Input –

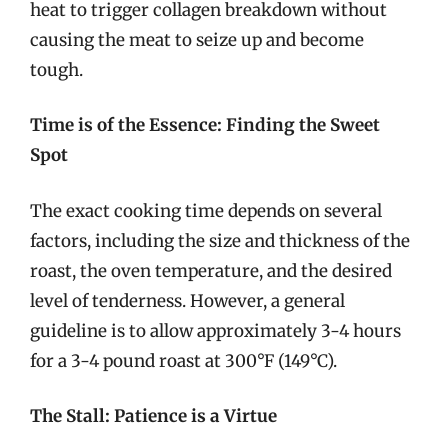
heat to trigger collagen breakdown without
causing the meat to seize up and become
tough.
Time is of the Essence: Finding the Sweet
Spot
The exact cooking time depends on several
factors, including the size and thickness of the
roast, the oven temperature, and the desired
level of tenderness. However, a general
guideline is to allow approximately 3-4 hours
for a 3-4 pound roast at 300°F (149°C).
The Stall: Patience is a Virtue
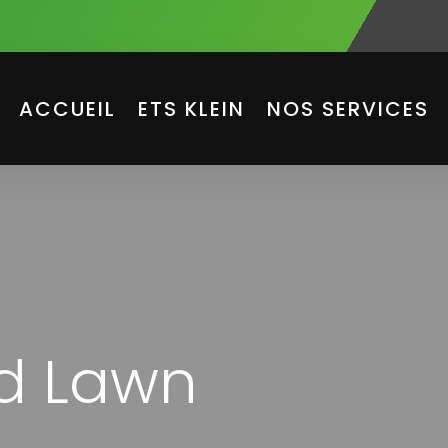
ACCUEIL
ETS KLEIN
NOS SERVICES
ld Lawn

Job item – Rewrite the text from all the records, replacing each "roast" with "brisket" and changing nothing else. Leave the pictures out.

Answer section –
heat to trigger collagen breakdown without
causing the meat to seize up and become
tough.
Time is of the Essence: Finding the Sweet
Spot
The exact cooking time depends on several
factors, including the size and thickness of the
brisket, the oven temperature, and the desired
level of tenderness. However, a general
guideline is to allow approximately 3-4 hours
for a 3-4 pound brisket at 300°F (149°C).
The Stall: Patience is a Virtue
ACCUEIL
ETS KLEIN
NOS SERVICES
ld Lawn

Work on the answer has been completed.